Adverts that tell you something, not sell you something, tend to be more worth looking at, in my opinion. There was an online advert for Customs & Excise when they were cracking down on illegal cigarette importing – one of our designers created half a dozen fake “get your ciggies from Spain” websites (which were truly vile, and indistinguishable from the real thing), and when you clicked on an offer, a big menacing face popped out and told you off for being naughty. Although I’ll admit most of the enjoyment we got was in figuring out how utterly naff the designs needed to be to be convincing.
The other advert I noticed this morning was for the last series of Friends. It’s frankly awful – actually a series of adverts, each with a large picture of something associated with the series (a pair of reclining chairs, a duck and a chicken, a crowd of people asleep) and some slogan I forgot pretty much immediately. Although I’m not really the target market, so who cares? And it’s certainly better than showing photos of the cast.

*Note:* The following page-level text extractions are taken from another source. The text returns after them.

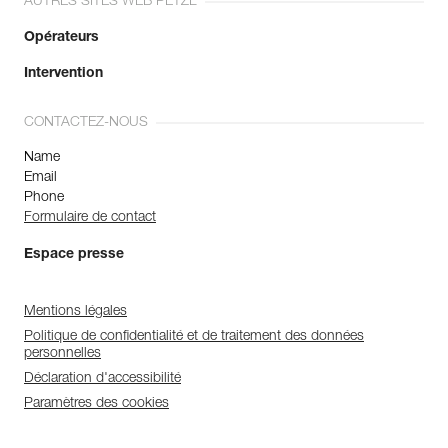
AUTRES SITES WEB PETZL
Opérateurs
Intervention
CONTACTEZ-NOUS
Name
Email
Phone
Formulaire de contact
Espace presse
Mentions légales
Politique de confidentialité et de traitement des données
personnelles
Déclaration d'accessibilité
Paramètres des cookies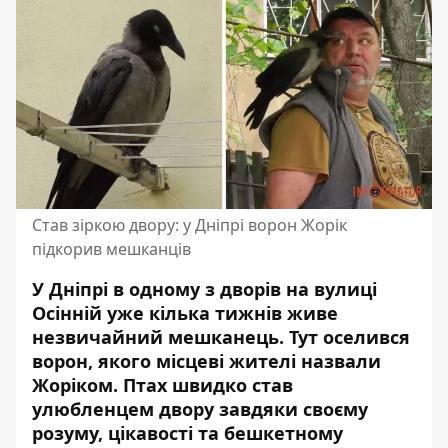
Став зіркою двору: у Дніпрі ворон Жорік
підкорив мешканців
У Дніпрі в одному з дворів на вулиці
Осінній уже кілька тижнів живе
незвичайний мешканець. Тут оселився
ворон, якого місцеві жителі назвали
Жоріком. Птах швидко став
улюбленцем двору завдяки своєму
розуму, цікавості та бешкетному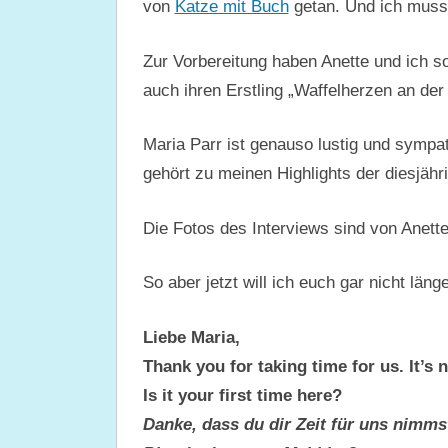
von
Katze mit Buch
getan. Und ich muss 
Zur Vorbereitung haben Anette und ich 
auch ihren Erstling „Waffelherzen an der
Maria Parr ist genauso lustig und sympa
gehört zu meinen Highlights der diesjäh
Die Fotos des Interviews sind von Anet
So aber jetzt will ich euch gar nicht läng
Liebe Maria,
Thank you for taking time for us. It’s 
Is it your first time here?
Danke, dass du dir Zeit für uns nimms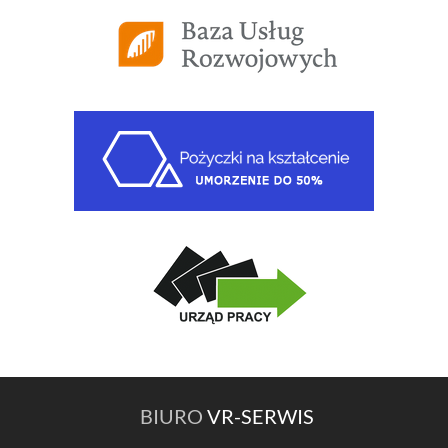
BIURO
VR-SERWIS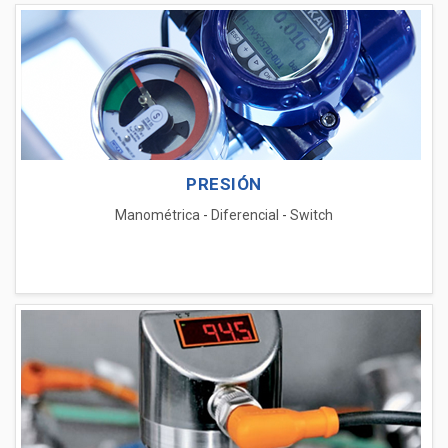
PRESIÓN
Manométrica
-
Diferencial
-
Switch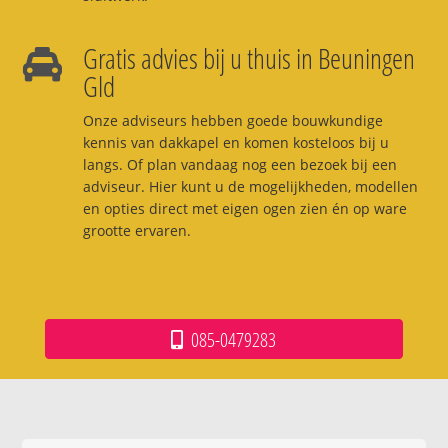
Gratis advies bij u thuis in Beuningen
Gld
Onze adviseurs hebben goede bouwkundige
kennis van dakkapel en komen kosteloos bij u
langs. Of plan vandaag nog een bezoek bij een
adviseur. Hier kunt u de mogelijkheden, modellen
en opties direct met eigen ogen zien én op ware
grootte ervaren.
085-0479283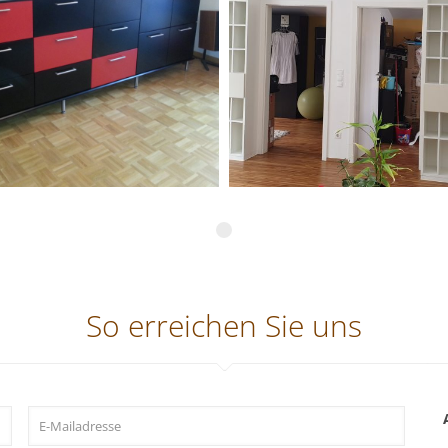
So erreichen Sie uns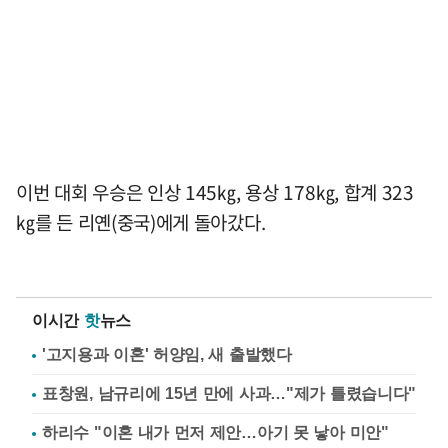
이번 대회 우승은 인상 145㎏, 용상 178㎏, 합계 323
㎏를 든 리옌(중국)에게 돌아갔다.
이시간
핫
뉴스
'고지용과 이혼' 허양임, 새 출발했다
표창원, 남규리에 15년 만에 사과…"제가 틀렸습니다"
하리수 "이혼 내가 먼저 제안…아기 못 낳아 미안"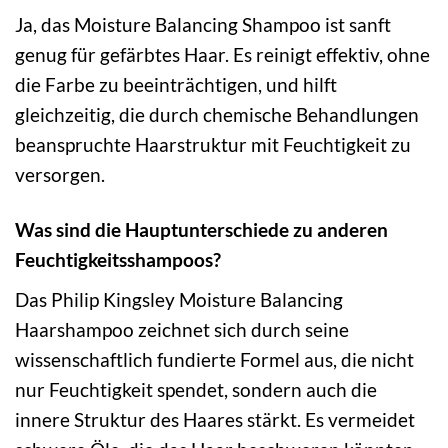
Ja, das Moisture Balancing Shampoo ist sanft
genug für gefärbtes Haar. Es reinigt effektiv, ohne
die Farbe zu beeinträchtigen, und hilft
gleichzeitig, die durch chemische Behandlungen
beanspruchte Haarstruktur mit Feuchtigkeit zu
versorgen.
Was sind die Hauptunterschiede zu anderen
Feuchtigkeitsshampoos?
Das Philip Kingsley Moisture Balancing
Haarshampoo zeichnet sich durch seine
wissenschaftlich fundierte Formel aus, die nicht
nur Feuchtigkeit spendet, sondern auch die
innere Struktur des Haares stärkt. Es vermeidet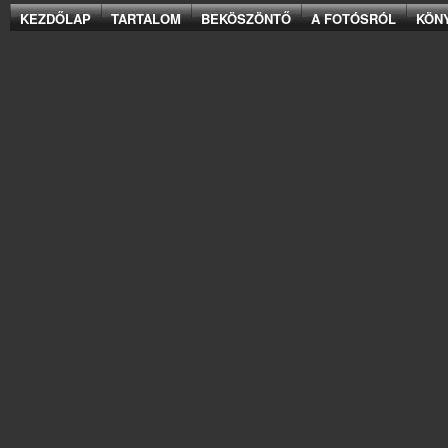
KEZDŐLAP
TARTALOM
BEKÖSZÖNTŐ
A FOTÓSRÓL
KÖN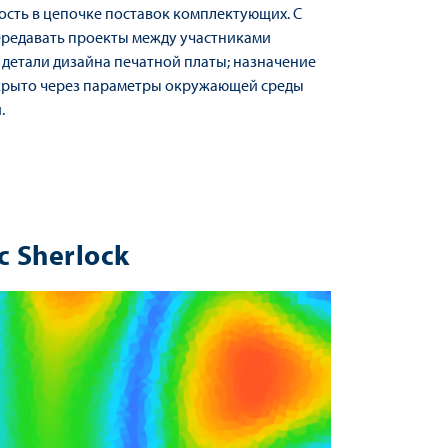
ость в цепочке поставок комплектующих. С
передавать проекты между участниками
е детали дизайна печатной платы; назначение
скрыто через параметры окружающей среды
.
 Sherlock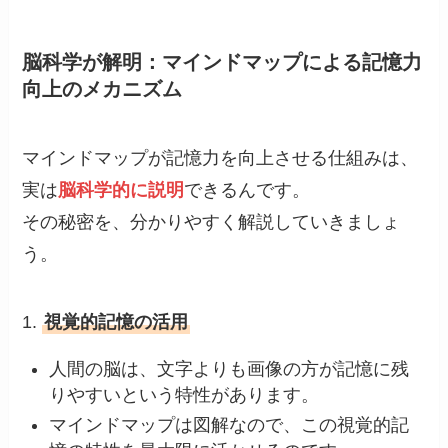
脳科学が解明：マインドマップによる記憶力
向上のメカニズム
マインドマップが記憶力を向上させる仕組みは、
実は
脳科学的に説明
できるんです。
その秘密を、分かりやすく解説していきましょ
う。
1.
視覚的記憶の活用
人間の脳は、文字よりも画像の方が記憶に残
りやすいという特性があります。
マインドマップは図解なので、この視覚的記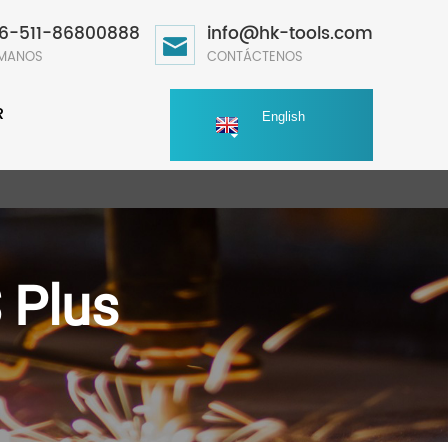
6-511-86800888
info@hk-tools.com
ÁMANOS
CONTÁCTENOS
R
English
 Plus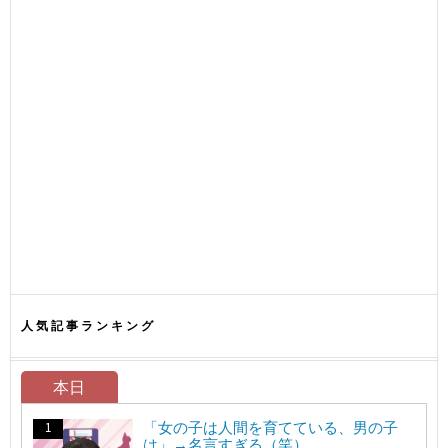
人気記事ランキング
本日
「女の子は人間を育てている、男の子
は」→名言すぎる（笑）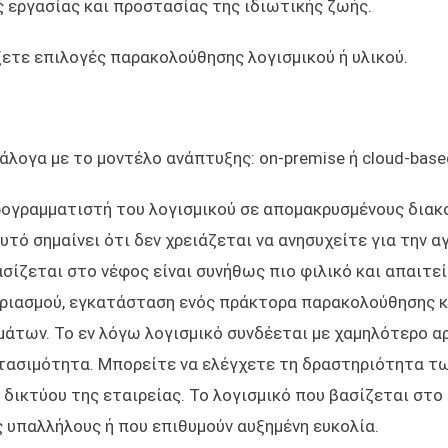
 εργασίας και προστασίας της ιδιωτικής ζωής.
ξετε επιλογές παρακολούθησης λογισμικού ή υλικού.
άλογα με το μοντέλο ανάπτυξης: on-premise ή cloud-base
ρογραμματιστή του λογισμικού σε απομακρυσμένους διακ
υτό σημαίνει ότι δεν χρειάζεται να ανησυχείτε για την α
σίζεται στο νέφος είναι συνήθως πιο φιλικό και απαιτεί
γαριασμού, εγκατάσταση ενός πράκτορα παρακολούθησης κ
άτων. Το εν λόγω λογισμικό συνδέεται με χαμηλότερο α
τασιμότητα. Μπορείτε να ελέγχετε τη δραστηριότητα τ
δικτύου της εταιρείας. Το λογισμικό που βασίζεται στο 
ς υπαλλήλους ή που επιθυμούν αυξημένη ευκολία.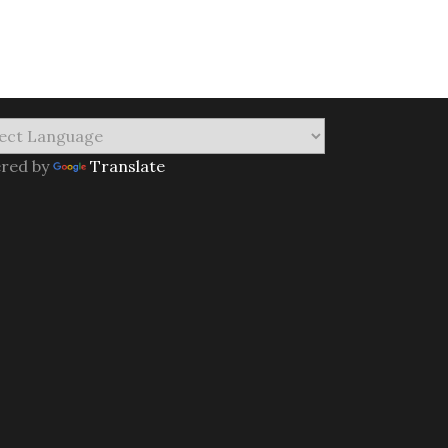
red by
Translate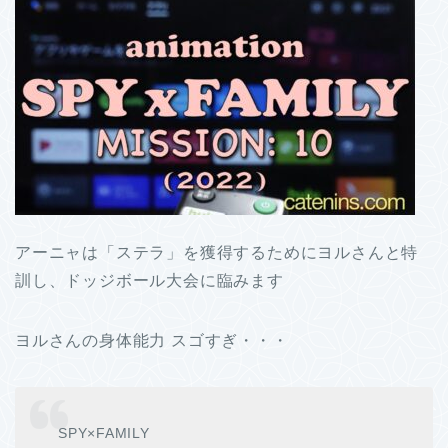
アーニャは「ステラ」を獲得するためにヨルさんと特
訓し、ドッジボール大会に臨みます
ヨルさんの身体能力 スゴすぎ・・・
SPY×FAMILY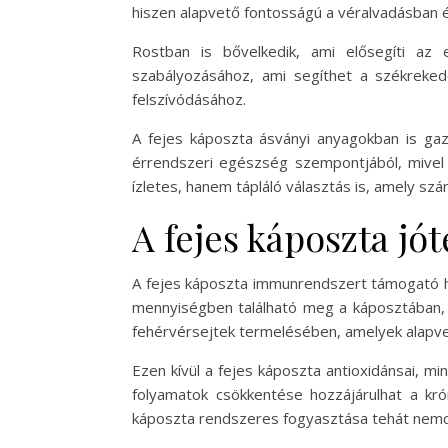
hiszen alapvető fontosságú a véralvadásban 
Rostban is bővelkedik, ami elősegíti a
szabályozásához, ami segíthet a székrek
felszívódásához.
A fejes káposzta ásványi anyagokban is gaz
érrendszeri egészség szempontjából, mivel
ízletes, hanem tápláló választás is, amely szá
A fejes káposzta j
A fejes káposzta immunrendszert támogató ha
mennyiségben található meg a káposztában, 
fehérvérsejtek termelésében, amelyek alapve
Ezen kívül a fejes káposzta antioxidánsai, mi
folyamatok csökkentése hozzájárulhat a kró
káposzta rendszeres fogyasztása tehát nemc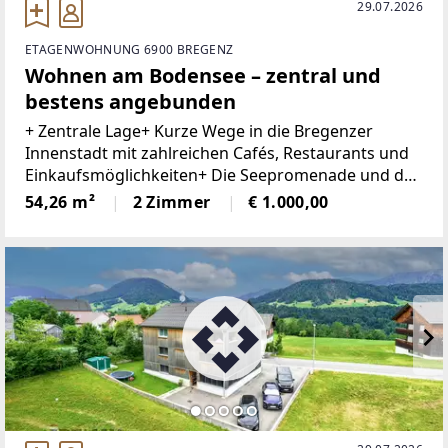
29.07.2026
ETAGENWOHNUNG 6900 BREGENZ
Wohnen am Bodensee – zentral und
bestens angebunden
+ Zentrale Lage+ Kurze Wege in die Bregenzer
Innenstadt mit zahlreichen Cafés, Restaurants und
Einkaufsmöglichkeiten+ Die Seepromenade und der
Hafen sind bequem zu Fuß erreichbar+ Vielfältige
54,26 m²
2 Zimmer
€ 1.000,00
Freizeit- und Sportmöglichkeiten rund um den
Bodensee+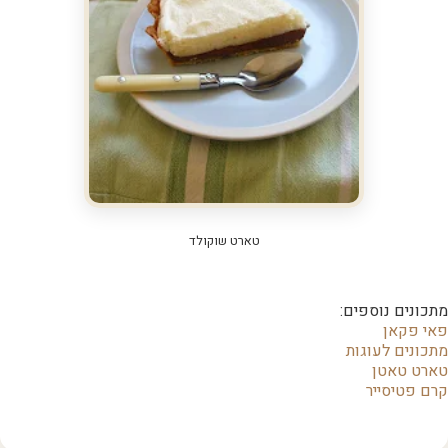
טארט שוקולד
מתכונים נוספים:
פאי פקאן
מתכונים לעוגות
טארט טאטן
קרם פטיסייר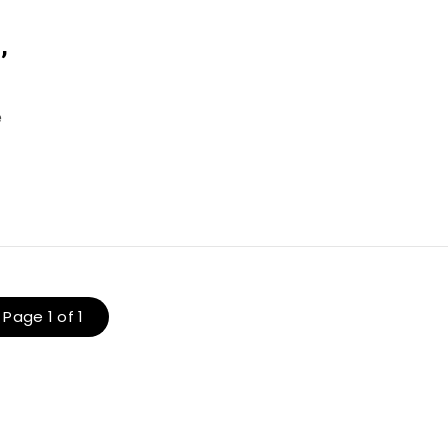
,
e
Page 1 of 1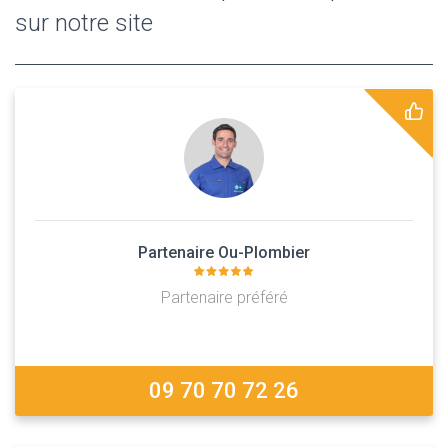
sur notre site
Partenaire Ou-Plombier
Partenaire préféré
09 70 70 72 26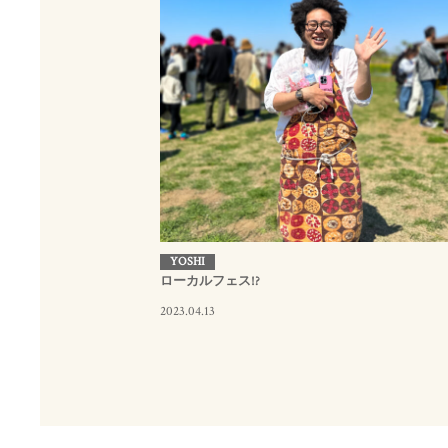
YOSHI
ローカルフェス!?
2023.04.13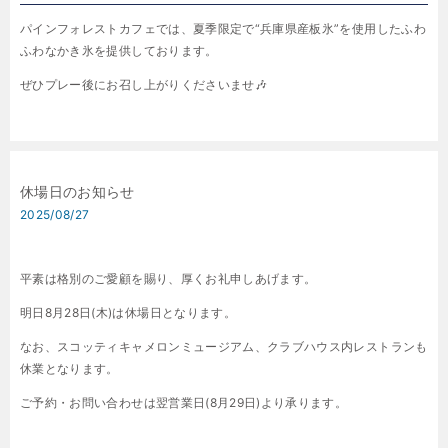
パインフォレストカフェでは、夏季限定で“兵庫県産板氷”を使用したふわ
ふわなかき氷を提供しております。
ぜひプレー後にお召し上がりくださいませ🎶
休場日のお知らせ
2025/08/27
平素は格別のご愛顧を賜り、厚くお礼申しあげます。
明日8月28日(木)は休場日となります。
なお、スコッティキャメロンミュージアム、クラブハウス内レストランも
休業となります。
ご予約・お問い合わせは翌営業日(8月29日)より承ります。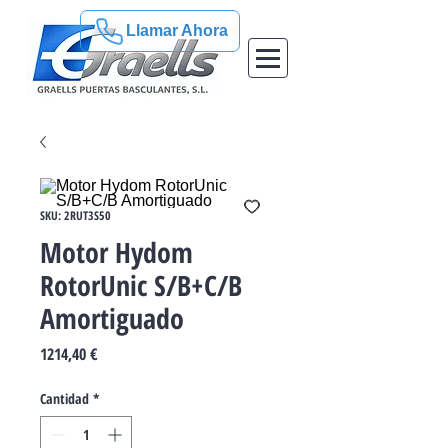
Llamar Ahora
SKU: 2RUT3S50
Motor Hydom
RotorUnic S/B+C/B
Amortiguado
Precio
1214,40 €
Cantidad
*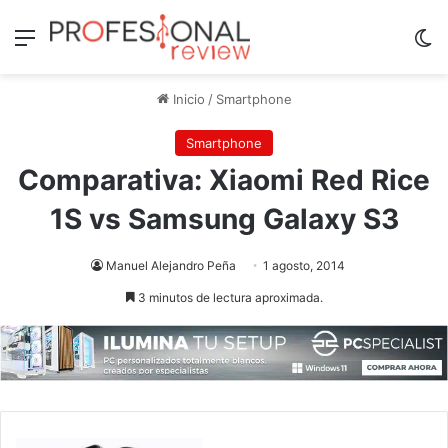
Menú
Sw
Inicio
/
Smartphone
Smartphone
Comparativa: Xiaomi Red Rice
1S vs Samsung Galaxy S3
Manuel Alejandro Peña
1 agosto, 2014
3 minutos de lectura aproximada.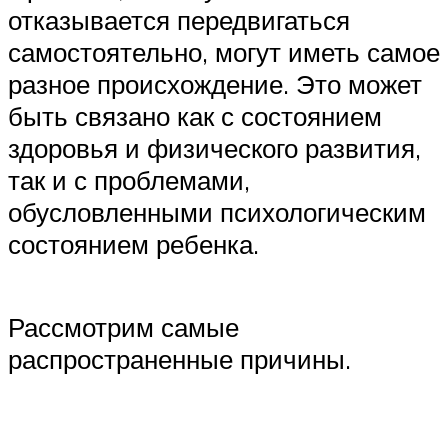
отказывается передвигаться
самостоятельно, могут иметь самое
разное происхождение. Это может
быть связано как с состоянием
здоровья и физического развития,
так и с проблемами,
обусловленными психологическим
состоянием ребенка.
Рассмотрим самые
распространенные причины.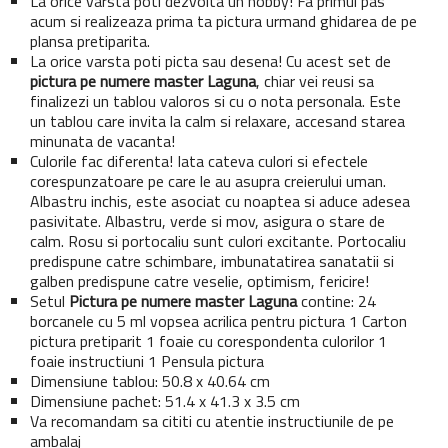
La orice varsta poti dezvolta un hobby! Fa primul pas
acum si realizeaza prima ta pictura urmand ghidarea de pe
plansa pretiparita.
La orice varsta poti picta sau desena! Cu acest set de
pictura pe numere master
Laguna
, chiar vei reusi sa
finalizezi un tablou valoros si cu o nota personala. Este
un tablou care invita la calm si relaxare, accesand starea
minunata de vacanta!
Culorile fac diferenta! Iata cateva culori si efectele
corespunzatoare pe care le au asupra creierului uman.
Albastru inchis, este asociat cu noaptea si aduce adesea
pasivitate. Albastru, verde si mov, asigura o stare de
calm. Rosu si portocaliu sunt culori excitante. Portocaliu
predispune catre schimbare, imbunatatirea sanatatii si
galben predispune catre veselie, optimism, fericire!
Setul
Pictura pe numere master
Laguna
contine: 24
borcanele cu 5 ml vopsea acrilica pentru pictura 1 Carton
pictura pretiparit 1 foaie cu corespondenta culorilor 1
foaie instructiuni 1 Pensula pictura
Dimensiune tablou: 50.8 x 40.64 cm
Dimensiune pachet: 51.4 x 41.3 x 3.5 cm
Va recomandam sa cititi cu atentie instructiunile de pe
ambalaj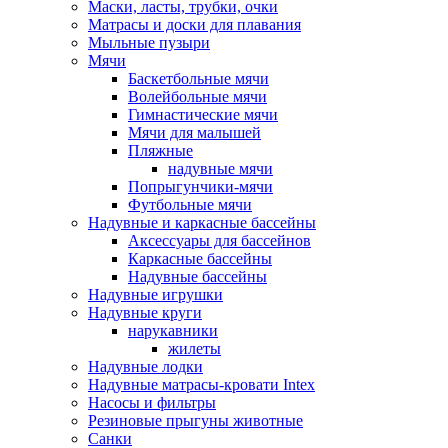
Маски, ласты, трубки, очки
Матрасы и доски для плавания
Мыльные пузыри
Мячи
Баскетбольные мячи
Волейбольные мячи
Гимнастические мячи
Мячи для малышей
Пляжные
надувные мячи
Попрыгунчики-мячи
Футбольные мячи
Надувные и каркасные бассейны
Аксессуары для бассейнов
Каркасные бассейны
Надувные бассейны
Надувные игрушки
Надувные круги
нарукавники
жилеты
Надувные лодки
Надувные матрасы-кровати Intex
Насосы и фильтры
Резиновые прыгуны животные
Санки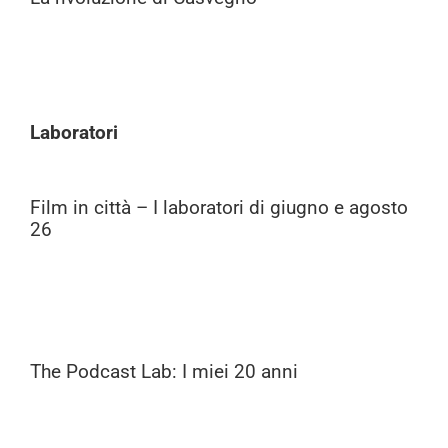
Laboratori
Film in città – I laboratori di giugno e agosto
26
The Podcast Lab: I miei 20 anni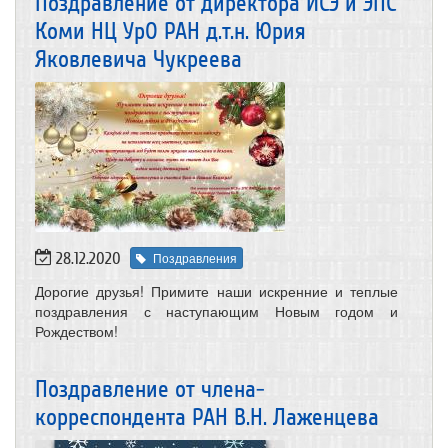
Поздравление от директора ИСЭ и ЭПС
Коми НЦ УрО РАН д.т.н. Юрия
Яковлевича Чукреева
28.12.2020
Поздравления
Дорогие друзья! Примите наши искренние и теплые
поздравления с наступающим Новым годом и
Рождеством!
Поздравление от члена-
корреспондента РАН В.Н. Лаженцева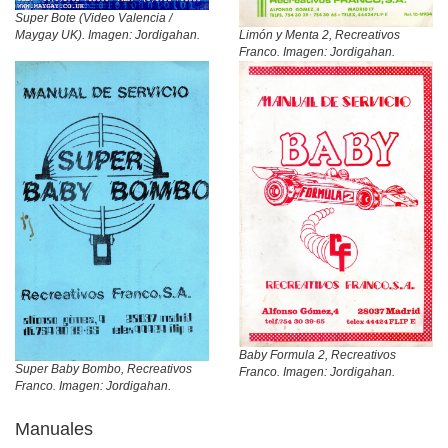
Super Bote (Video Valencia /
Limón y Menta 2, Recreativos
Maygay UK). Imagen: Jordigahan.
Franco. Imagen: Jordigahan.
Baby Formula 2, Recreativos
Super Baby Bombo, Recreativos
Franco. Imagen: Jordigahan.
Franco. Imagen: Jordigahan.
Manuales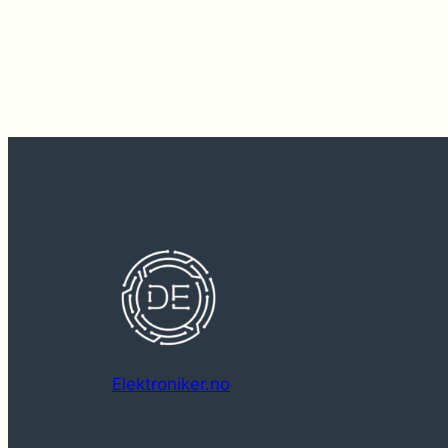
Elektroniker.no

I’m wondering if perhaps informational adverts are just easier to make well than ones that sell – selling things gets caught up with psychology, while conveying information is something people have done for thousands of years. Or maybe it’s just that Refuge have more money than … Channel 4?
Titular fancy
What I was thinking was, there’s never been a play written about indecent assault in a Post Office. It could be called “You are being held in a queue”.